Sharon Garrison, spokesperson for The Partnership, said House Bill 1115 was passed in the last session to fund The Partnership with state requirements, but the governor vetoed the legislation. “We’ve filed a notice of appeal with the state Supreme Court on the judge’s ruling in May, but we don’t have a court date yet,” she said. “Meanwhile, we’ve made funding for school nurses a priority this year.”
What happens if the governor and Legislature can’t agree on funding for The Partnership, or the Legislature rejects the governor’s $5-million proposal for the Department of Health to fund school nurses? “That’s a very good question,” said Vaughn. “We’re just waiting to see. We have a large number of children in the state with healthcare needs that should be addressed on a daily basis, and many of those needs would not be met if they weren’t in a school setting, or it weren’t for school nurses.”
State lawmakers passed legislation a decade ago that favored one nurse per 750 students, but it was not funded, pointed out Emily Ashworth, president of the Mississippi School Nurses Association. “There was a promise that by 1998, they would start funding them, but that was delayed to 2000, and all of a sudden, you didn’t hear about it anymore,” she said. “They dropped the ball.”
According to the National Association of School Nurses, the Healthy People 2010 Objective calls for one school nurse for every 750 students because of an increasing number of students with chronic health problems, such as asthma, diabetes and epilepsy; children who require nursing care in school must have access to a school nurse; school nurses are first responders in case of emergencies or disasters at school; and school nurses are the primary healthcare providers for the many students who lack healthcare coverage.

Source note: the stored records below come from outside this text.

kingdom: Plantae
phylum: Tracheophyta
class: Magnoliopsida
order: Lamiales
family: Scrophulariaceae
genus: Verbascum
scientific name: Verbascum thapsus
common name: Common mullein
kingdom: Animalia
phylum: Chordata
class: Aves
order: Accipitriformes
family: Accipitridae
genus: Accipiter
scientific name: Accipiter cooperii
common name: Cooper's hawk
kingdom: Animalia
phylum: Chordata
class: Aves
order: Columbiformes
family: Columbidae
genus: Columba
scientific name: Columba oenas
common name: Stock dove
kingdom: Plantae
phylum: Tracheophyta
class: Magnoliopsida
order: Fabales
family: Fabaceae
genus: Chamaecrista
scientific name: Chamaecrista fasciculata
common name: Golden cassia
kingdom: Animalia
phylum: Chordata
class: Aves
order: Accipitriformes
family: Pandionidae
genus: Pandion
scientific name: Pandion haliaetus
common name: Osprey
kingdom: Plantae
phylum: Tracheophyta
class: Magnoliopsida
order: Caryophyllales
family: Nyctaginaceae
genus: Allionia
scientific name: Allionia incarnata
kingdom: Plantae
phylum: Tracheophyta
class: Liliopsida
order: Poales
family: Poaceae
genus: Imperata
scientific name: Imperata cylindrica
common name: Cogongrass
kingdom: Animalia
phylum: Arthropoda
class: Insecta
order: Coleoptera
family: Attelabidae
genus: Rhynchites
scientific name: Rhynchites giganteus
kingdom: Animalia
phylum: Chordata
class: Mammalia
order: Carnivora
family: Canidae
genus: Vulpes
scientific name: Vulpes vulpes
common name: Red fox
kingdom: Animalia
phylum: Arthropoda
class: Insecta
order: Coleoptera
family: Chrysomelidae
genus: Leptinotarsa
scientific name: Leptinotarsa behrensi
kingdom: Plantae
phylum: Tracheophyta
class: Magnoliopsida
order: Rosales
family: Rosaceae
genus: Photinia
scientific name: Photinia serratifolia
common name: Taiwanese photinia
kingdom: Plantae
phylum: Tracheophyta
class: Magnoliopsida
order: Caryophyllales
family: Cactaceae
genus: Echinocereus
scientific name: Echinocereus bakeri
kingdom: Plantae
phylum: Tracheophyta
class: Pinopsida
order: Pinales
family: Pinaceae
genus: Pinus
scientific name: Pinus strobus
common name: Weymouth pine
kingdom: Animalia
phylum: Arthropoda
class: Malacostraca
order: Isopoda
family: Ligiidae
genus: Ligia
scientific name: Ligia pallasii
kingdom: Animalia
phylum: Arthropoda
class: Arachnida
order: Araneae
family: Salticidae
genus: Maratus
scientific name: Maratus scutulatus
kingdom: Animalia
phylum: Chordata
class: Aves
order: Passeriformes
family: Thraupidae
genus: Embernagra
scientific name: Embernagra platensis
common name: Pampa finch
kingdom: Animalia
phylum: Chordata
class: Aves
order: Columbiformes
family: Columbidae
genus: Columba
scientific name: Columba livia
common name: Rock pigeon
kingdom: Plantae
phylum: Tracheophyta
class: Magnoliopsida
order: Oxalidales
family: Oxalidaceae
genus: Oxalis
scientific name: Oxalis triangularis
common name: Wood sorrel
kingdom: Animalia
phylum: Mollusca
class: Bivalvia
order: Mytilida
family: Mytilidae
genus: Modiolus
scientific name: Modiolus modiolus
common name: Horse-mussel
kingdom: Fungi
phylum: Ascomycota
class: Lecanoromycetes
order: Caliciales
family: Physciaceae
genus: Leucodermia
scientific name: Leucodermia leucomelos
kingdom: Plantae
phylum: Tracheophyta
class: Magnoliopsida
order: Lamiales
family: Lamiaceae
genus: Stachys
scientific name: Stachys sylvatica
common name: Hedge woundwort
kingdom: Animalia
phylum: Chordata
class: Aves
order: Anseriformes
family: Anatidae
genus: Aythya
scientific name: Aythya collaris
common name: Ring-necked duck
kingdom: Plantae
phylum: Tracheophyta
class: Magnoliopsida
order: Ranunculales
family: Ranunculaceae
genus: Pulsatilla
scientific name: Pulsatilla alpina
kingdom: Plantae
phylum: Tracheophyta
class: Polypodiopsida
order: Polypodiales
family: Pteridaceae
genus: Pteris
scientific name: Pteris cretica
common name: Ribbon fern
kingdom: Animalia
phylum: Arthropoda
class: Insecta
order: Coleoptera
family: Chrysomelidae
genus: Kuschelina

For students with special needs, the recommendation is one nurse per 250 students; for those with severe needs, one nurse is needed per 175 children.
Ricki Garrett, executive director of the Mississippi Nurses Association, said absenteeism and poor quality schoolwork would be greatly diminished if there were a nurse for every school in the state.
“There’s a squeeze with more and more chronically ill children attending school with fewer nurses available,” she said.
School nurses are busy stomping out fires, not preventing them, said Ashworth.
“The Legislature should mandate this funding for the simple reason that it costs 25¢ a day to cover each child, when you take into account a nurse’s annual salary of $35,000 divided by 187 days, then divided by 750 children,” she said. “That’s a lot cheaper than an emergency room visit. Are legislators really going to tell parents they’re not going to put a nurse in their child’s school because their child isn’t worth 25¢ a day? Or tell the teacher who has to deal with a sick child how to make up for lost instructional time? It’ll show up later in standardized tests.”